====== Extrait choisi
LES "BLACK PROGRAM": LE PROJET HAVE DOUGHNUT
A la suite de cette chanceuse défection, et devant de nouveau faire face à des appareils Soviétiques lors de la guerre du Vietnam, les services secrets Américains décidèrent de tenter de se procurer un autre exemplaire d'avion de chasse Soviétique, qui était alors utilisé par les pilotes de la République socialiste du Vietnam. Et aussi bien-sûr de le tester, afin de connaitre ses capacités de vol. Cette tentative, dirigée par la DIA, "Defense Intelligence Agency" (l'agence de renseignement du ministère de la Défense) prit le nom de Projet "Have Doughnut". Le but étant trouver les points faibles des appareils ennemis afin de parfaire l'entraînement des pilotes Américains qui devraient les affronter. Le MIG-21 était à l'époque, avec le MIG-17 (qui avait remplacé le MIG-15), l'avion qui faisait la fierté de l'industrie aéronautique Soviétique.(2)
Le 16 août 1966, le capitaine Munir Redfa de l'armée de l'air Irakienne, déserta et se rendit en Israël, avec son MIG-21. Sa désertion avait été orchestrée par le gouvernement Israélien et cela permis à la fois à Israël et aux Etats-Unis, de connaitre les secrets technologiques de ce chasseur de combat Soviétique. Auxquels les deux pays pouvaient se trouver confrontés dans les années à venir. Ce qui se produisit d'ailleurs, avec la guerre du Vietnam pour les Américains et la guerre des six jours pour les Israéliens (les forces aériennes des pays arabes équipées de MIG-21, en comprenaient 18 en Syrie, 10 en Irak, et 34 en Egypte).
L'opération "Diamond" du Mossad.
Conformément aux ordres de l'ancien premier ministre Levi Eshkol, l'agence de renseignement Israélienne du Mossad, avait mise en place courant 1963, "l'opération Diamond" ("Mivtza Yahalom" en Hébreux), pour s'assurer de la défection de plusieurs pilotes Irakien. Meir Amitt, directeur du Mossad, avait désigné Rehavia Vardi, pour être commandant de l'opération.
============
Recopiez le passage de l'extrait sur le projet Have Doughnut compris entre « Le 16 août 1966, le » et « 34 en Egypte). », ces deux passages inclus. Les enregistrements placés ensuite forment un matériau indépendant de l'extrait sur le projet Have Doughnut.
====== Extraits de données
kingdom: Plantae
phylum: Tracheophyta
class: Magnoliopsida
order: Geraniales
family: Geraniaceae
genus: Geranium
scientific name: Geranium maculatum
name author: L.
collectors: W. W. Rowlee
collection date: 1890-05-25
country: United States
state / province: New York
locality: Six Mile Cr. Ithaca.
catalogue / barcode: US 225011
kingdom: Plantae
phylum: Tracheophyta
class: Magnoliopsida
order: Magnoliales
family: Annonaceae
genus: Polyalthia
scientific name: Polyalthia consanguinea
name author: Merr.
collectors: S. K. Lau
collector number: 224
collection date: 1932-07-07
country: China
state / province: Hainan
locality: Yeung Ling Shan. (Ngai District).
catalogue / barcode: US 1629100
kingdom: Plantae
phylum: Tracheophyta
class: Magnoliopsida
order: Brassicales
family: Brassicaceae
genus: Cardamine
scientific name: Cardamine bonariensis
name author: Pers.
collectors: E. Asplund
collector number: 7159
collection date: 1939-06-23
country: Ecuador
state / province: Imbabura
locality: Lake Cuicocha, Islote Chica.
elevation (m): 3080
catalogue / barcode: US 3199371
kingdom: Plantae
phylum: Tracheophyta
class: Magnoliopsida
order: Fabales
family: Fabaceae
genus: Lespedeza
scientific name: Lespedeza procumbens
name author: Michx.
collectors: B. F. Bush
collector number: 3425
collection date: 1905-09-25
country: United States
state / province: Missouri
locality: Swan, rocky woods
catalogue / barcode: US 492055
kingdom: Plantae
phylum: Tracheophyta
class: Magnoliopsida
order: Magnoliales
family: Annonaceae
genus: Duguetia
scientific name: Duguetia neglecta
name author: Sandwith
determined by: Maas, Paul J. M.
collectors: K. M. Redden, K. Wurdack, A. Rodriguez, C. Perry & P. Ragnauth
============
Corrigé =>
Le 16 août 1966, le capitaine Munir Redfa de l'armée de l'air Irakienne, déserta et se rendit en Israël, avec son MIG-21. Sa désertion avait été orchestrée par le gouvernement Israélien et cela permis à la fois à Israël et aux Etats-Unis, de connaitre les secrets technologiques de ce chasseur de combat Soviétique. Auxquels les deux pays pouvaient se trouver confrontés dans les années à venir. Ce qui se produisit d'ailleurs, avec la guerre du Vietnam pour les Américains et la guerre des six jours pour les Israéliens (les forces aériennes des pays arabes équipées de MIG-21, en comprenaient 18 en Syrie, 10 en Irak, et 34 en Egypte).